Songkran Festival in Thailand
Wash the mud off your body, because next time you will see the Songkran Festival in Thailand. In the past few years, this traditional celebration in Thailand has evolved from a ceremonial sprinkler to the world's largest "water war". Anyone who dares to go out on the street during the Water Festival will be the target of garden hoses and water balloon bombs. By then, they will be soaked to the skin, so remember to bring a towel.
French Pig Festival
Every year, France celebrates what they consider to be the greatest but easily misunderstood animal on earth-the pig on the occasion of the Pig Festival. The Pig Festival is held every year in mid-August in the small town of Trie Sur Baise, which once housed the largest pig farm in France. The festival includes piggy games for children, and includes feasting at a ridiculous banquet. But the most attractive one is the annual pig crowing competition. Experienced contestants will monopolize the spotlight while imitating the cries of pigs at birth, death and other times. A jubilant celebration may cure the late summer Boar Cathedral.
Mexican night radish
The name sounds like a vegan horror movie, and this catchy festival is actually a former Mexican Christmas celebration. Every year on December 23, thousands of people gather in Oaxaca, the main square of the city, to witness the creation of vegetarian sculptors who have sculpted great statues of saints and statues of Jesus, entirely with radishes, of course! The best sculptor will be rewarded, and sales of Mexican baked sugar surged that night and the street was dazzled with fireworks.

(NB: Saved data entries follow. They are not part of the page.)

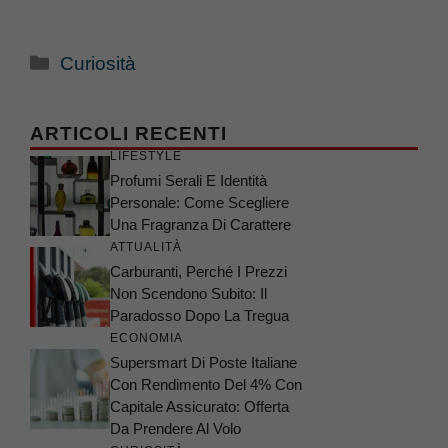
Categorie
Curiosità
ARTICOLI RECENTI
LIFESTYLE
Profumi Serali E Identità
Personale: Come Scegliere
Una Fragranza Di Carattere
ATTUALITÀ
Carburanti, Perché I Prezzi
Non Scendono Subito: Il
Paradosso Dopo La Tregua
ECONOMIA
Supersmart Di Poste Italiane
Con Rendimento Del 4% Con
Capitale Assicurato: Offerta
Da Prendere Al Volo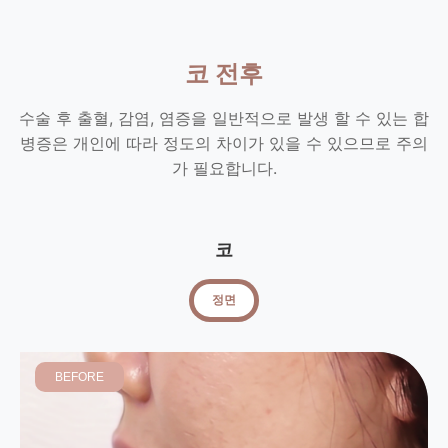
코 전후
수술 후 출혈, 감염, 염증을 일반적으로 발생 할 수 있는 합
병증은 개인에 따라 정도의 차이가 있을 수 있으므로 주의
가 필요합니다.
코
정면
BEFORE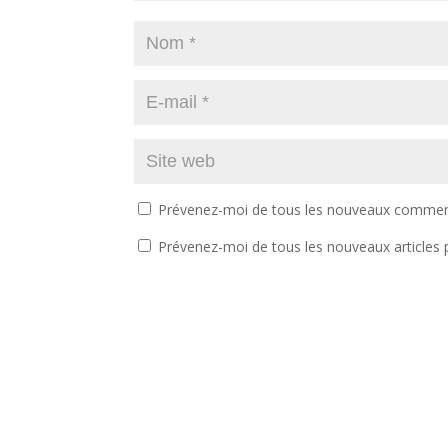
Prévenez-moi de tous les nouveaux comment
Prévenez-moi de tous les nouveaux articles p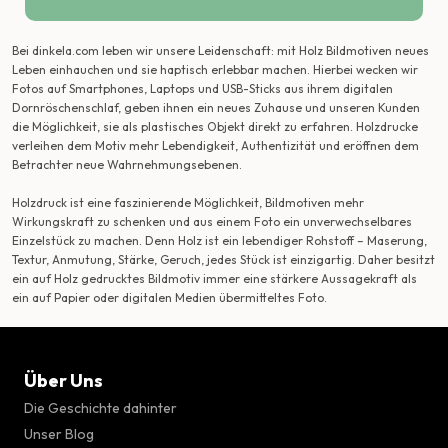
Bei dinkela.com leben wir unsere Leidenschaft: mit Holz Bildmotiven neues
Leben einhauchen und sie haptisch erlebbar machen. Hierbei wecken wir
Fotos auf Smartphones, Laptops und USB-Sticks aus ihrem digitalen
Dornröschenschlaf, geben ihnen ein neues Zuhause und unseren Kunden
die Möglichkeit, sie als plastisches Objekt direkt zu erfahren. Holzdrucke
verleihen dem Motiv mehr Lebendigkeit, Authentizität und eröffnen dem
Betrachter neue Wahrnehmungsebenen.
Holzdruck ist eine faszinierende Möglichkeit, Bildmotiven mehr
Wirkungskraft zu schenken und aus einem Foto ein unverwechselbares
Einzelstück zu machen. Denn Holz ist ein lebendiger Rohstoff – Maserung,
Textur, Anmutung, Stärke, Geruch, jedes Stück ist einzigartig. Daher besitzt
ein auf Holz gedrucktes Bildmotiv immer eine stärkere Aussagekraft als
ein auf Papier oder digitalen Medien übermitteltes Foto.
Über Uns
Die Geschichte dahinter
Unser Blog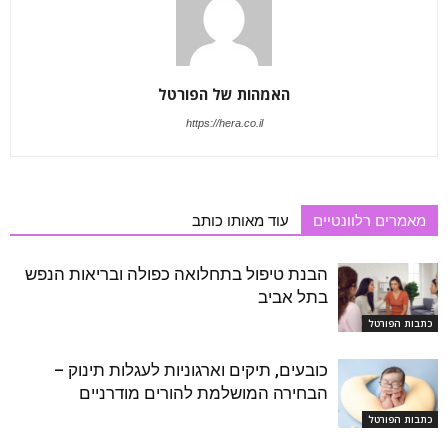
האמהות של הפורטל
https://hera.co.il
מאמרים רלוונטיים
עוד מאותו כותב
הבנת טיפול בתחלואה כפולה ובריאות הנפש
בתל אביב
כתבות הפורטל
כובעים, תיקים וארגוניות לעגלות תינוק –
הבחירה המושלמת להורים מודרניים
כתבות הפורטל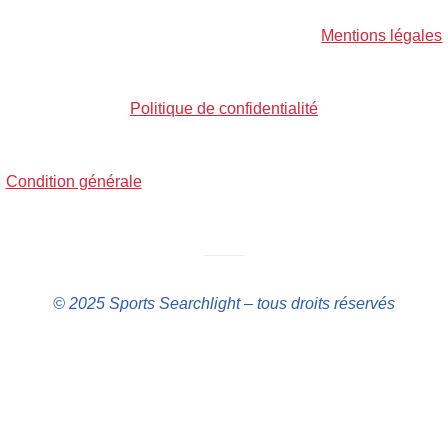
Mentions légales
Politique de confidentialité
Condition générale
——–
© 2025 Sports Searchlight – tous droits réservés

Hokitika Wild Food Festival, New Zealand
People with weak stomachs do not need to attend the festival held in Hostika, New Zealand every March. At this wild food festival, chefs and mad scientists will challenge the definition of "food" as they introduce creative new dishes such as bee larva ice cream and cucumber fish. Even more surprising, hungry travelers from all over the world flock in and actually pay for these weird foods. In 2003 alone, 22500 visitors visited. The quirky festival also raises questions for wine experts: What would it be like to drink wine and eat smoking eels and worm chocolate?
Torch Festival
Almost naked "Celts" hold up blazing torches and cheer at the May Torch Festival in Carlton Hill, Edinburgh. Such a popular celebration is a modern expression of this ancient Celtic festival. May was once a sign of the arrival of summer, the growing season, and it also marked the return of agriculture and human reproduction.
Ireland bans divorce
Irish law prohibits divorce. Because of this custom, Irish people have considered marriage matters extremely carefully, for fear that "one mistake will lead to eternal hatred." Over time, late marriage became a custom among Irish people.